Большую часть деревни составляли деревянные дома с соломенной крышей, и ветхие, напоминавшие об умирающей культуре северян длинные очаги. Хижина гончара уже осталась позади, а справа показалась кузница Хельна, но дети всего этого не замечали, опустив глаза, они старались скорее пройти, мимо не привлекая внимания шедшего им навстречу инквизитора. Черный плащ скрывал его с головы до ног, но даже тень, спадающая на лицо ужасного человека, не могла скрыть уродливого лица. Олаф не хотел и знать, что скрыто под шлемами троих сопровождающих его рыцарей. Такие "гости" бывают нечасто в столь отдаленных местах, но никогда их визит добром не кончается.
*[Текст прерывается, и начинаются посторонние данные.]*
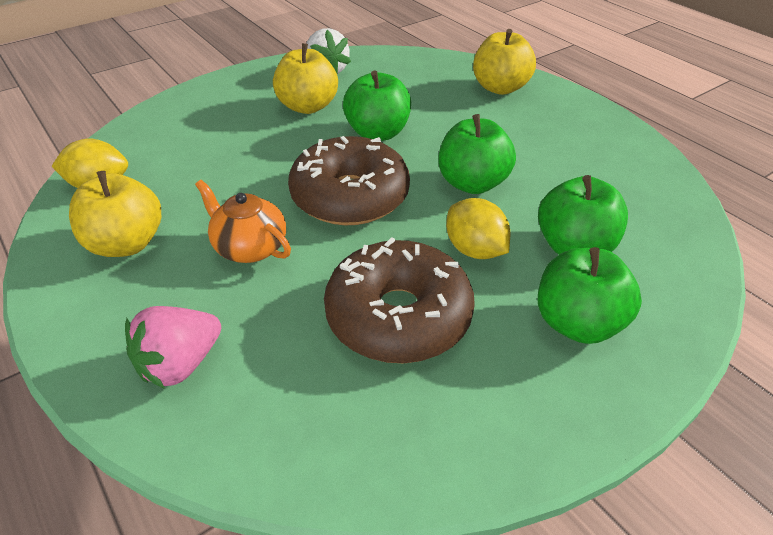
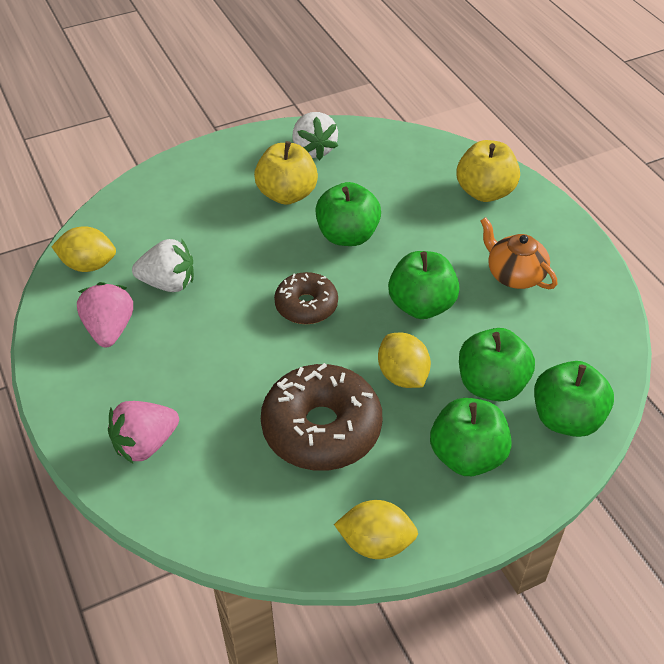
camera: 10 degrees right, 5 degrees up
yellow apple [69,171,161,257] -> pink strawberry [77,282,133,347]
orange teapot [195,180,291,263] -> orange teapot moved to [480,217,557,289]
brown donut [288,136,410,225] -> brown donut [274,272,338,324], size x0.59
none -> white strawberry [132,239,194,292]
none -> yellow lemon [334,500,418,559]
none -> green apple [534,361,614,437]

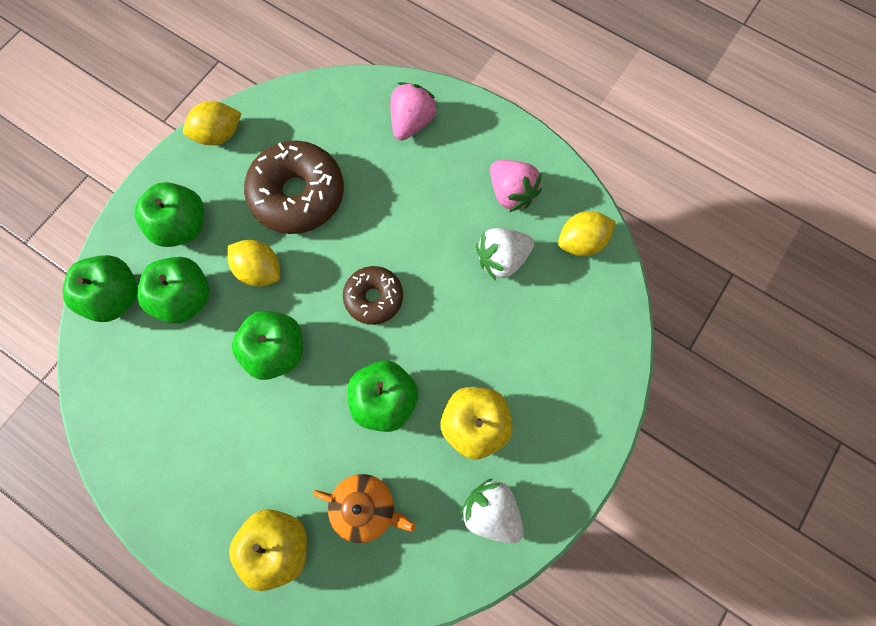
camera: 150 degrees right, 25 degrees up
orange teapot [480,217,557,289] -> orange teapot moved to [313,474,416,543]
– Снова он. Я боюсь его… каждый раз, когда этот человек проходит рядом, мне кажется, что он укажет на меня пальцем, – заикаясь, сказал Рун.
– Я тоже боюсь, – пробормотал Олаф. Взгляд его вильнул в сторону Руна. – Но он не должен знать об этом, не должен учуять нашу слабость.
– Мы всего лишь дети!
– А они всего лишь взрослые! – напомнил Олаф, слегка улыбнувшись.
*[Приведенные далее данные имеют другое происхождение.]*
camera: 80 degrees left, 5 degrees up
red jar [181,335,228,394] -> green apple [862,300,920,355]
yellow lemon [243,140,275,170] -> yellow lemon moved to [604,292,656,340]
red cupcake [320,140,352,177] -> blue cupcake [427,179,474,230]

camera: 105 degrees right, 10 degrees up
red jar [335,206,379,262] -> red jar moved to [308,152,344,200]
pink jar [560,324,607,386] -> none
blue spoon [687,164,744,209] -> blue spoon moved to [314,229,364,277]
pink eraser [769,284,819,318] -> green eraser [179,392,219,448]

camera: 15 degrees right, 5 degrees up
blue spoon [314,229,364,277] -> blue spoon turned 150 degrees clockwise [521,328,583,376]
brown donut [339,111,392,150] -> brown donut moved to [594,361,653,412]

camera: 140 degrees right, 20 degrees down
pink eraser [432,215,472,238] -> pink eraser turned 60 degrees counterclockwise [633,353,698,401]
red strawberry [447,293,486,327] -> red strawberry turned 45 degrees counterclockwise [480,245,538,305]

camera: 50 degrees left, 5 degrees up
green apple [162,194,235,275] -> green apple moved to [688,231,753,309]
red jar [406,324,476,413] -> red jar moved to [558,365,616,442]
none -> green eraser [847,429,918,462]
Но тут же его улыбку сняло как рукой, а глаза расширились до предела. Схватив товарища за рукав, он резко потянул его в сторону, не дав поднять головы.
– Что там Олаф? Что ты увидел? Я хочу посмотреть! Отпусти!
Вырвавшись из крепких хватки Рун ошарашенно уставился вперед.
На виселице среди площади, болтались безмолвные, мерзлые тела, на их груди висели таблички, что гласили:
«ОНИ СКРЫВАЛИ ВЕДЬМ»
Парни хорошо знали этих добрых людей, они смотрели на их бездыханные тела, освещаемые тусклым светом факелов, безмолвно вспоминая слова Ульриха. Родители девушек с горя старались защитить детей, но поплатились за это жизнью. Впервые ни кольчужная перчатка, ни длинные мечи, больше не пугали Олафа. Он чувствовал, как что-то внутри ломается, трещит, вот-вот рухнет последний рубеж и вырвется темное, ненавистное, жестокое… Но взглянув на ошеломленного Руна, гнев его утих.
– Эй ублюдок! Что смотришь? Твоя родня чтоль болтается? – с ухмылкой сказал человек, углядев парней.
Дети не сразу заметили двух стражников, что стояли у виселицы, скорее всего любуясь своим поступком.
– Может хотите присоединится? – добавил второй, и они разразились диким хохотом. – Для храброго племени всегда найдётся местечко. Ну же! Смелее!
Рун гораздо чувствительнее Олафа с трудом сдерживал слезы. Немногие в темные времена могли оказать поддержку, немногие находили добрые слова. У этих людей все чувства были в достатке. Две рыжеволосые дочки, отобранные инквизитором теперь, пожалуй, остались лишь в памяти, что никогда не угаснет – памяти ребенка.